Elle pensait que c’était ce qu’ils étaient. Des partenaires. Des partenaires égaux.
Cette conviction est restée discrètement consignée dans les documents pendant des années, sans être remarquée ni contestée, tandis que l’entreprise se développait d’une manière qu’aucun d’eux n’avait pleinement anticipée.
Les années où le rêve est devenu réalité
La chaîne s’est développée progressivement, puis de façon exponentielle. Un magasin est devenu plusieurs. Ces magasins ont formé un réseau régional, le plus grand ensemble de supermarchés de quartier de la région. Le chiffre d’affaires a atteint des sommets qui ont transformé le quotidien. Une grande maison a remplacé le modeste appartement. Des voitures de luxe ont remplacé le vieux camion. On a commencé à recevoir des invitations à des événements mondains qui appartenaient auparavant à un tout autre monde.

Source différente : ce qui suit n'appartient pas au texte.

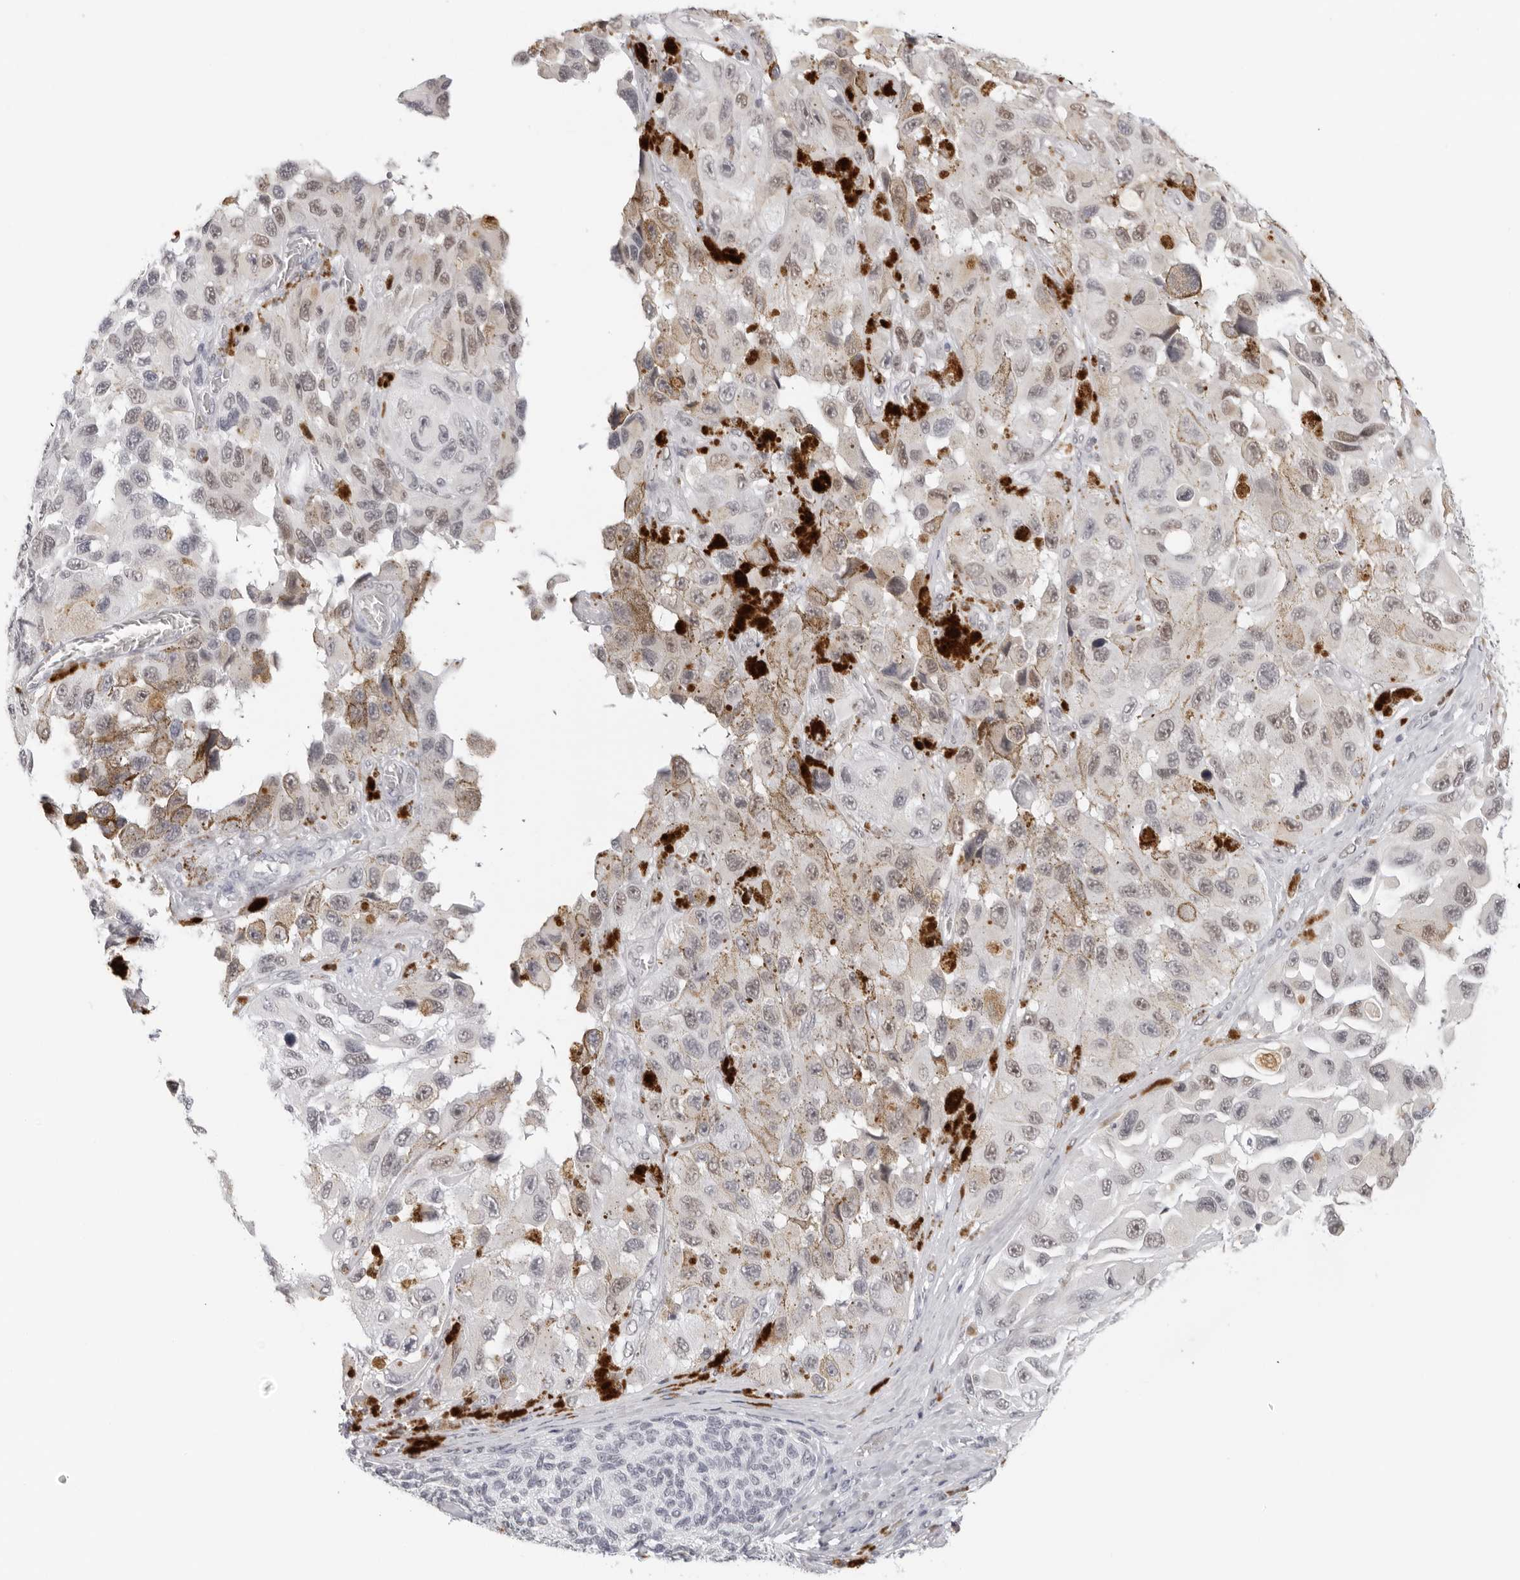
{"staining": {"intensity": "moderate", "quantity": "25%-75%", "location": "nuclear"}, "tissue": "melanoma", "cell_type": "Tumor cells", "image_type": "cancer", "snomed": [{"axis": "morphology", "description": "Malignant melanoma, NOS"}, {"axis": "topography", "description": "Skin"}], "caption": "Brown immunohistochemical staining in human melanoma shows moderate nuclear staining in approximately 25%-75% of tumor cells.", "gene": "MSH6", "patient": {"sex": "female", "age": 73}}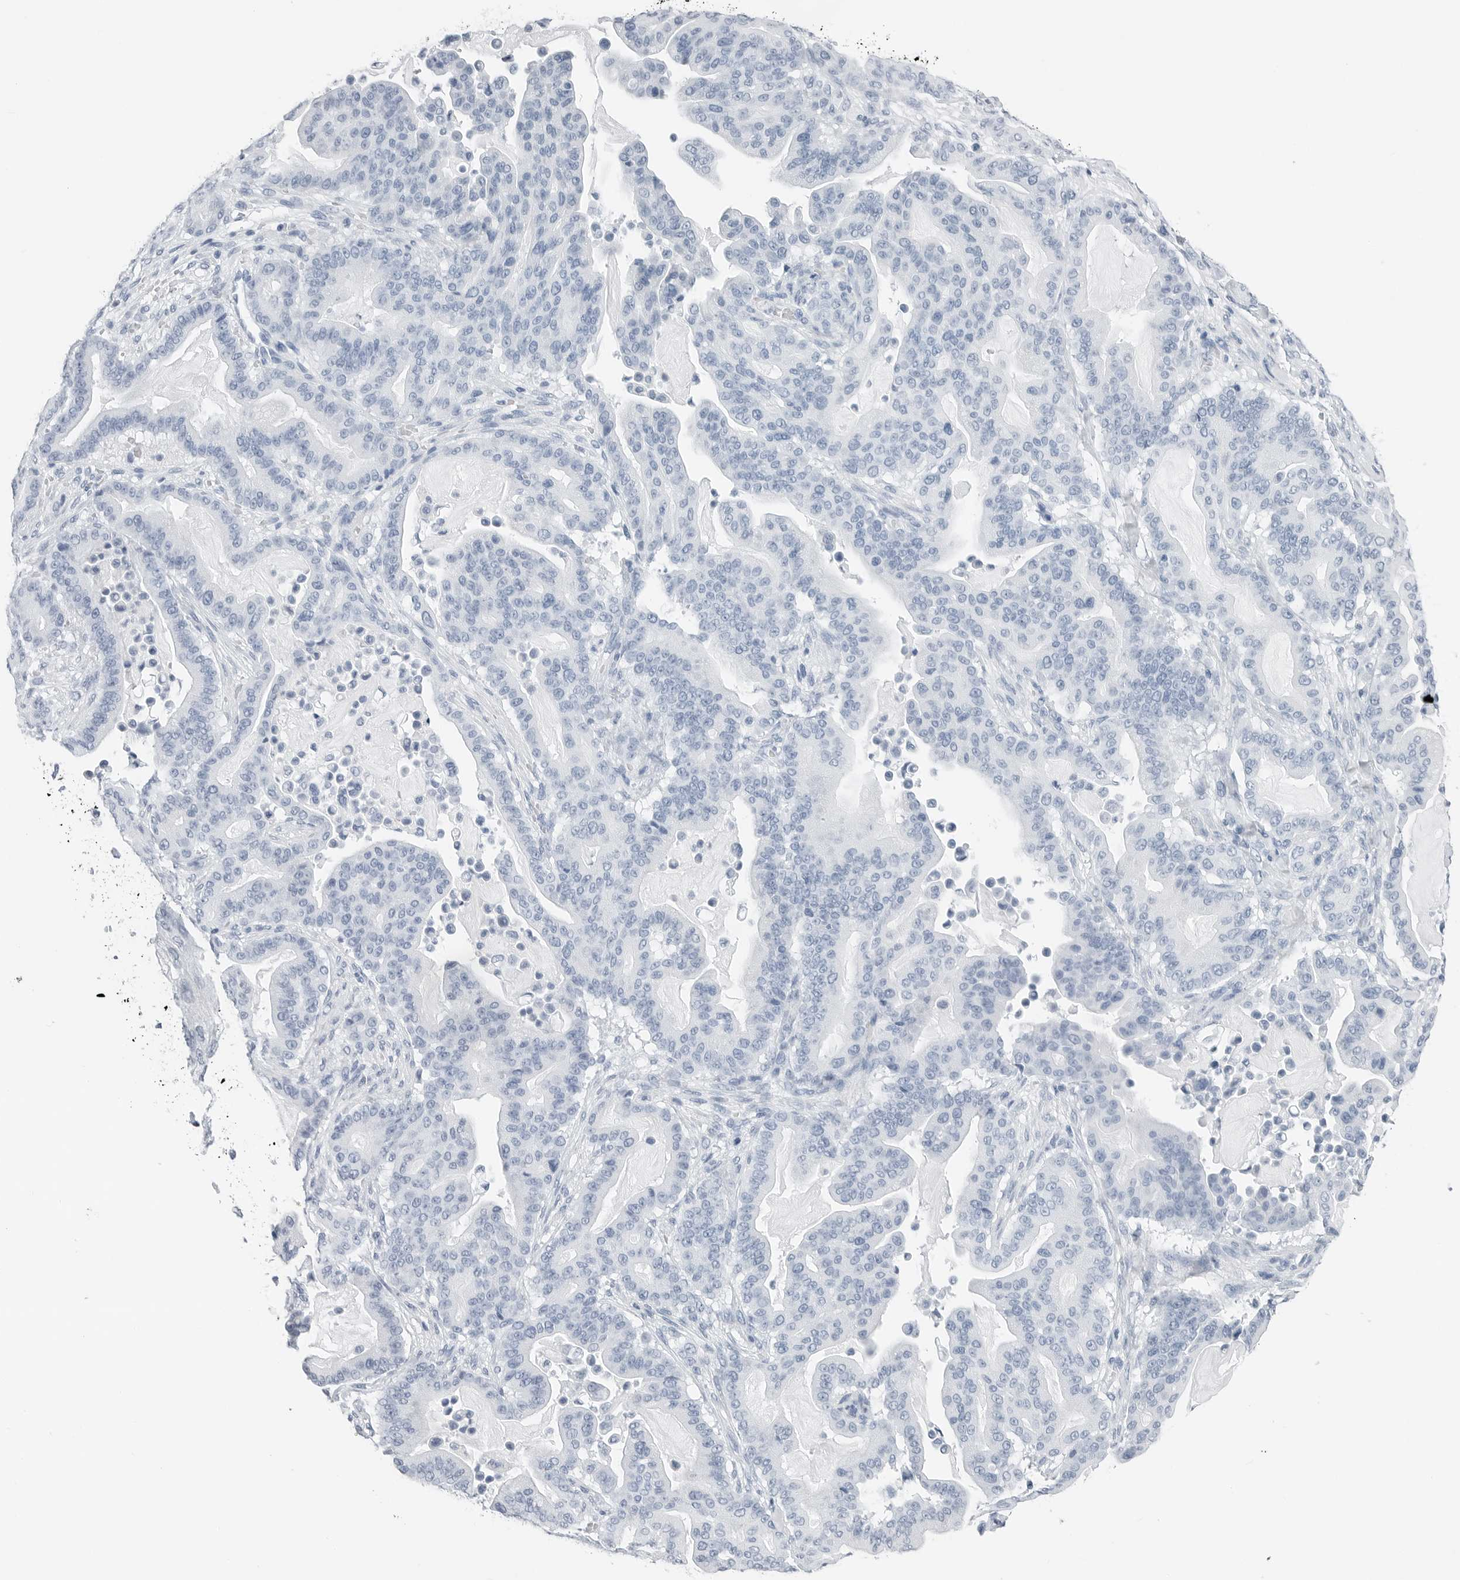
{"staining": {"intensity": "negative", "quantity": "none", "location": "none"}, "tissue": "pancreatic cancer", "cell_type": "Tumor cells", "image_type": "cancer", "snomed": [{"axis": "morphology", "description": "Adenocarcinoma, NOS"}, {"axis": "topography", "description": "Pancreas"}], "caption": "Tumor cells are negative for protein expression in human adenocarcinoma (pancreatic).", "gene": "SLPI", "patient": {"sex": "male", "age": 63}}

Alejandro a su gérer le succès avec aisance. Les costumes sur mesure et les chaussures italiennes ont remplacé les vêtements pratiques de ses débuts. Il a commencé à fréquenter des réunions d’affaires de haut niveau et à s’exprimer avec l’assurance d’un homme qui y était prédestiné, ou du moins qui avait décidé de se comporter comme tel.
Sofia continuait d’arriver à l’entrepôt en vieux vêtements avant même que quiconque ne se présente.
Elle se disait que c’était ainsi que les choses devaient se présenter. Qu’elle était le socle et lui la structure, et que les deux étaient indispensables. Elle utilisait le mot « partenariat » comme on utilise une boussole, le point de repère à partir duquel tout s’oriente.
L’après-midi où la boussole cessa de fonctionner était un mardi comme les autres. Elle se trouvait devant l’hôtel le plus luxueux de Monterrey lorsqu’elle vit Alejandro sortir par l’entrée principale. Son bras était autour de la taille d’une jeune femme qui se tenait à ses côtés avec l’aisance naturelle d’une personne parfaitement à l’aise dans cette position.
La jeune femme portait un sac Chanel. C’était celui qu’Alejandro avait offert à Sofia l’année précédente, celui qu’elle avait précieusement conservé dans sa boîte, de peur de l’abîmer.
Ce qui a brisé Sofia à ce moment-là, ce n’était pas la trahison elle-même, bien qu’elle fût réelle et brutale. Ce qui l’a brisée, c’est la prise de conscience qui l’accompagnait. Pendant dix ans, elle avait accordé toute son attention à l’entreprise, au mariage, aux ambitions de son mari, à son confort et à sa vision de l’avenir. Elle avait passé une décennie à se considérer comme la personne la moins importante de sa propre vie.
Cet après-midi-là était le dernier jour où elle comptait poursuivre sur cette lancée.